Return the material below exactly, but only from the line with "right elbow: (574, 477)" through the line with "left hip: (176, 303)", and without its pictures.
──────────────────────────────
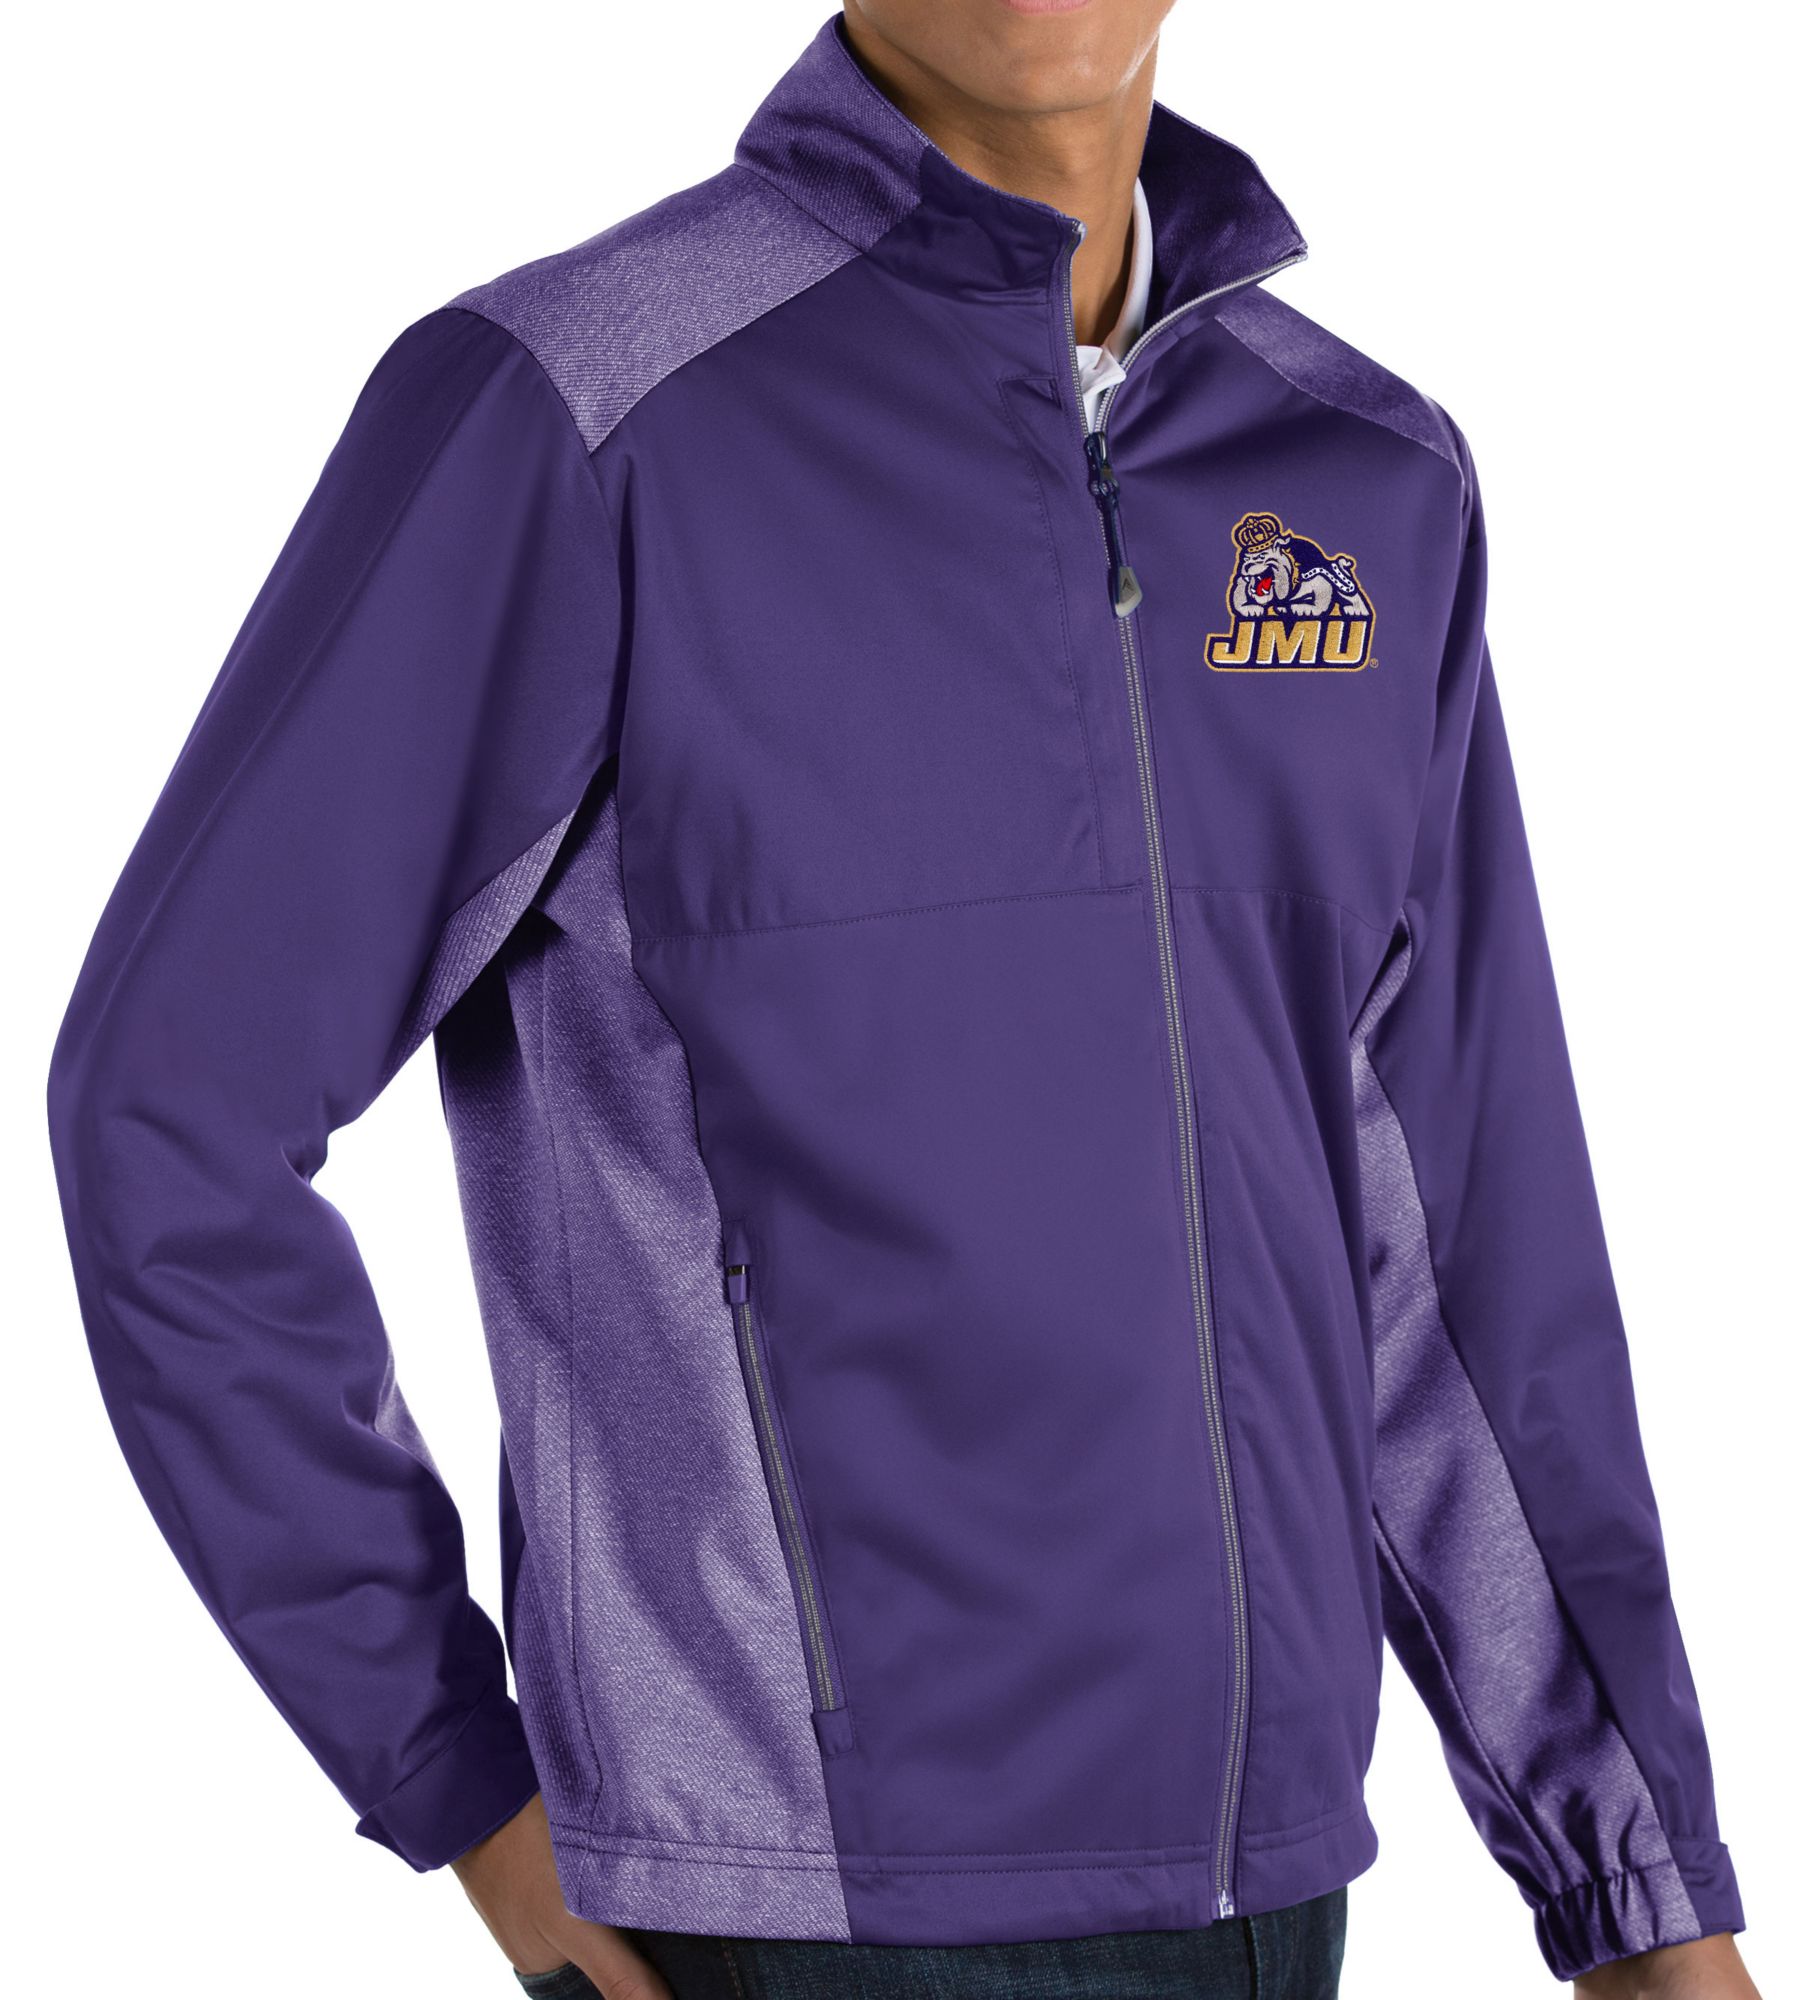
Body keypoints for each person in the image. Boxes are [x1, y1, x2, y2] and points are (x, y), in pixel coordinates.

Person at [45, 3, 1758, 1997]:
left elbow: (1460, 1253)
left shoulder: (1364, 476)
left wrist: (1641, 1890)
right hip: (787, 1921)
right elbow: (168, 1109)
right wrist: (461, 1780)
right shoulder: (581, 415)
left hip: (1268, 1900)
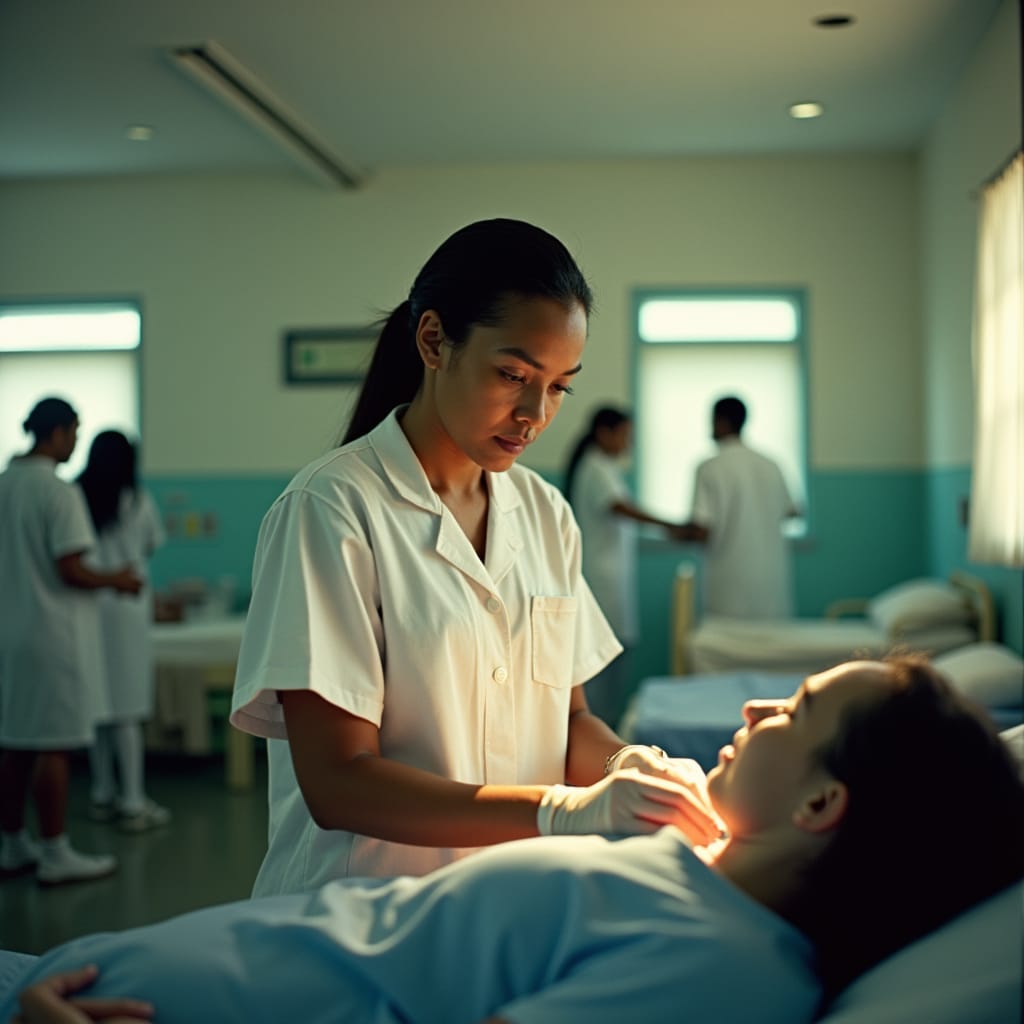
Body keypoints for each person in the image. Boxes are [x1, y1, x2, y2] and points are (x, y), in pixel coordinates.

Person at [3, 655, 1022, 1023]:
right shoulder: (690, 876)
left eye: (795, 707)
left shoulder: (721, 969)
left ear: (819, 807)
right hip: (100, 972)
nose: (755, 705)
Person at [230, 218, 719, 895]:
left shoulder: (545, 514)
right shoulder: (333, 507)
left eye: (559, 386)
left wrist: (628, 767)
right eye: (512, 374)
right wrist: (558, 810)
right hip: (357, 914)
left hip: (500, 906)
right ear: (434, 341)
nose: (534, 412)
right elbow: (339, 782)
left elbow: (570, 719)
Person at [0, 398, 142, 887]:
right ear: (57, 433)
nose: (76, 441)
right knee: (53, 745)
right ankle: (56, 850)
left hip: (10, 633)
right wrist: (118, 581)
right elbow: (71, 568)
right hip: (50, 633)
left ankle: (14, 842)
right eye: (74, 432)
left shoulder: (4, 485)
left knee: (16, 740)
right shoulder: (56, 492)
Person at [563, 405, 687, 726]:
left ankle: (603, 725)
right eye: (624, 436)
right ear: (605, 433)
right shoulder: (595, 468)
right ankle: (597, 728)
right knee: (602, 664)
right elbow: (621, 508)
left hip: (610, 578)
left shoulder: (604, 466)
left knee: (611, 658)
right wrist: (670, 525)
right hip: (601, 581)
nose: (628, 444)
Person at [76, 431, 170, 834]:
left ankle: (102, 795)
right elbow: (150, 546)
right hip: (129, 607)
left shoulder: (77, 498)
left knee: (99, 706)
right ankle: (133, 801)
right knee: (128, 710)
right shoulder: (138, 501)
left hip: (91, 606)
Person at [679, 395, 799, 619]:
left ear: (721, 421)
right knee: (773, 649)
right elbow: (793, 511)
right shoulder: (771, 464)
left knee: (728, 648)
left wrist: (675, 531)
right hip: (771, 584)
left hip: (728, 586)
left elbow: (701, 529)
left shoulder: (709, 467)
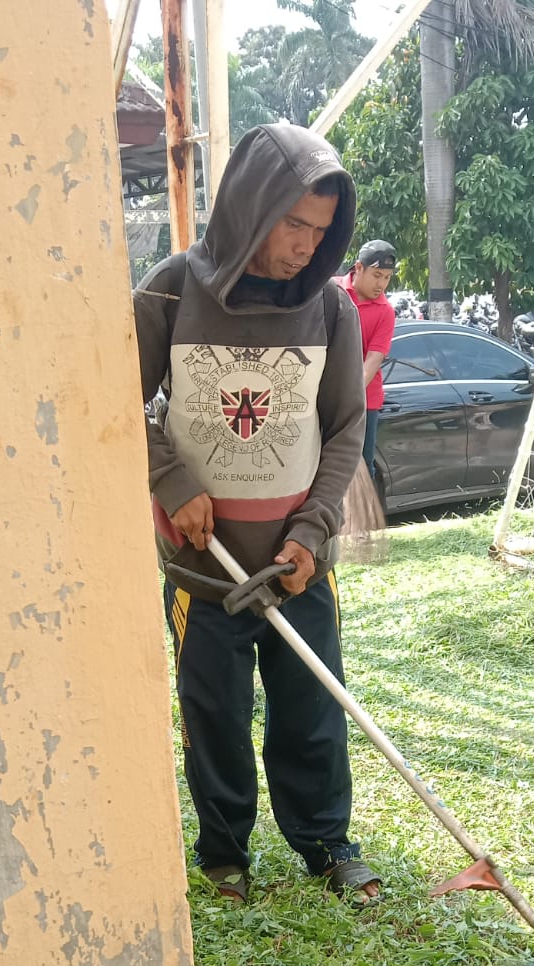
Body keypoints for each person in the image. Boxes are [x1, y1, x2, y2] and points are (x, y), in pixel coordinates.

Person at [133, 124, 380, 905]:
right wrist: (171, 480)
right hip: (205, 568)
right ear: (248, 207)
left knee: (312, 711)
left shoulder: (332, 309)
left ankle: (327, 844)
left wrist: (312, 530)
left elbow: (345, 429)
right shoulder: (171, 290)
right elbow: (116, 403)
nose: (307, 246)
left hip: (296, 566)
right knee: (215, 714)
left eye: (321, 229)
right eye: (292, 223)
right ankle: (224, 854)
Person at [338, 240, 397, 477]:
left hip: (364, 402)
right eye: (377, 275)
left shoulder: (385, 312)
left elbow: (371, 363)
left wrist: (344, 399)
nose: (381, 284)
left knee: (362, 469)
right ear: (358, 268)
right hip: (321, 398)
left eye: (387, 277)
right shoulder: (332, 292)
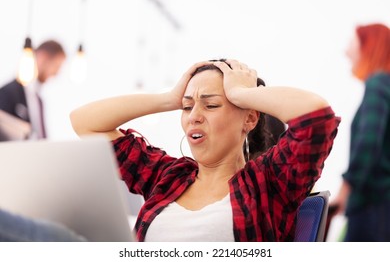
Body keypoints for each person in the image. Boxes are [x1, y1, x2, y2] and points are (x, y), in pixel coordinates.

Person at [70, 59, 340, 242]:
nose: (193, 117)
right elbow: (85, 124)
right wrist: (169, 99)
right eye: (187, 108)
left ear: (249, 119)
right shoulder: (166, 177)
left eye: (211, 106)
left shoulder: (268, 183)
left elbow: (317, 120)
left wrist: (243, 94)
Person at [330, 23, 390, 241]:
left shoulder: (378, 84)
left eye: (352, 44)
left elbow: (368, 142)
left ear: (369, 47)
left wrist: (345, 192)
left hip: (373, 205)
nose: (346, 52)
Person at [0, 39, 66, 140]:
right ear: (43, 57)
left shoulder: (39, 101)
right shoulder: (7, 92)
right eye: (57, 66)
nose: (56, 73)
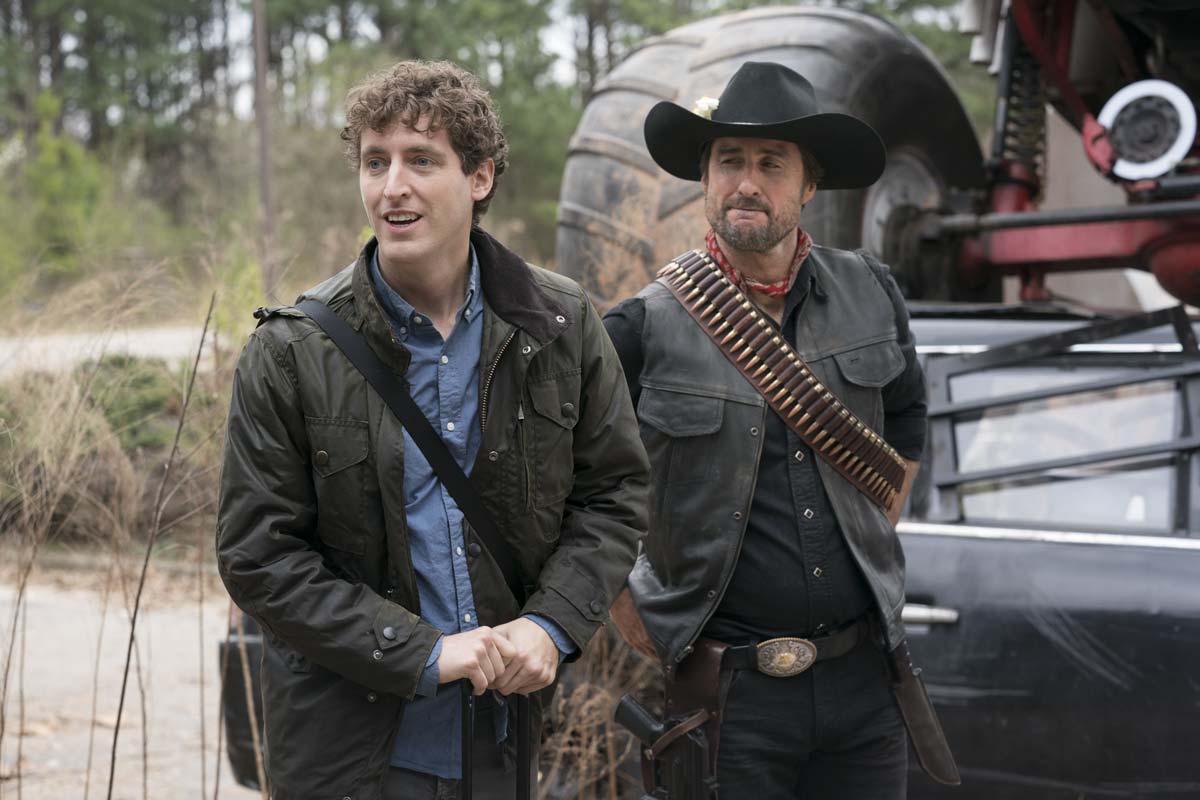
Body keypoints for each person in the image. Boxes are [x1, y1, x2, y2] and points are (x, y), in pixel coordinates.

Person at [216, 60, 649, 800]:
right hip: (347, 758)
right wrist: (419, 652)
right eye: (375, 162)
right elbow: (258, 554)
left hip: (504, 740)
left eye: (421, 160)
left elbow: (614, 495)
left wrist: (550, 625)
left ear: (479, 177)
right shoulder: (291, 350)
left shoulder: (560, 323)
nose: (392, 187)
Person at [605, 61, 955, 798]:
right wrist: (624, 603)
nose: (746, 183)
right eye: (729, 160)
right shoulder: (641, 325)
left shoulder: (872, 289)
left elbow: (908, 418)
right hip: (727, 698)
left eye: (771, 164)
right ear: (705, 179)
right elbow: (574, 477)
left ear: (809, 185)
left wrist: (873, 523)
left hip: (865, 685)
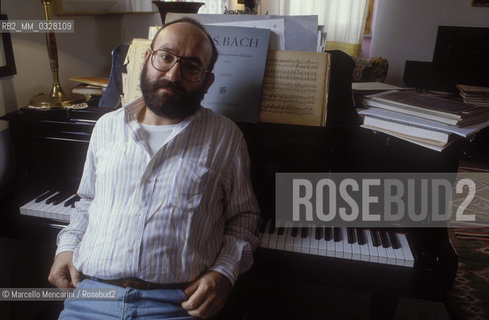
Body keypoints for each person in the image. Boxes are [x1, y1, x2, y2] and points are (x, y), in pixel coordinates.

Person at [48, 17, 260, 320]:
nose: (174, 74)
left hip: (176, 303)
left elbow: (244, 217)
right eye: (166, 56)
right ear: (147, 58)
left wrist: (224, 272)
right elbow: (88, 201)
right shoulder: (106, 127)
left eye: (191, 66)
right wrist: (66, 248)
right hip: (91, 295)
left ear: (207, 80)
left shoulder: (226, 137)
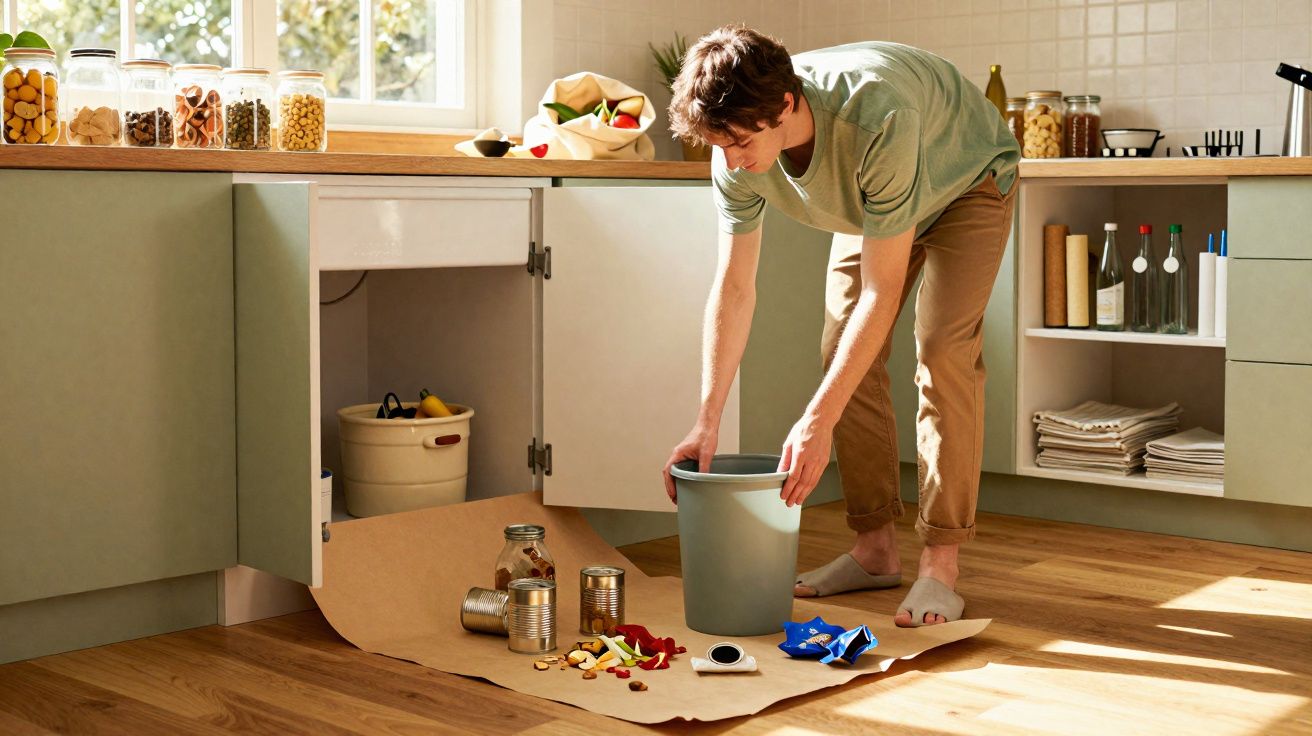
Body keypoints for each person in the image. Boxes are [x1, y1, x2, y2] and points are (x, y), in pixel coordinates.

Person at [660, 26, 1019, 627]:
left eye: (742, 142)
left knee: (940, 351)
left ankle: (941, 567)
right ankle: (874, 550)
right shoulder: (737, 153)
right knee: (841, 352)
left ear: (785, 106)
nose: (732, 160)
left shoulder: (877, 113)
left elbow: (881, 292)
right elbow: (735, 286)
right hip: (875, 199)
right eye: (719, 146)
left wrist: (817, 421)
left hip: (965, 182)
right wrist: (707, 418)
──────────────────────────────
» Response for this exercise:
right elbow: (574, 477)
left ear: (809, 185)
left wrist: (873, 523)
left hip: (865, 685)
Body keypoints for each person in the image. Boxes are [x1, y1, x2, y2] and points are (x, y), in pixel coordinates.

Person at [48, 17, 260, 320]:
nose: (174, 74)
left hip: (176, 303)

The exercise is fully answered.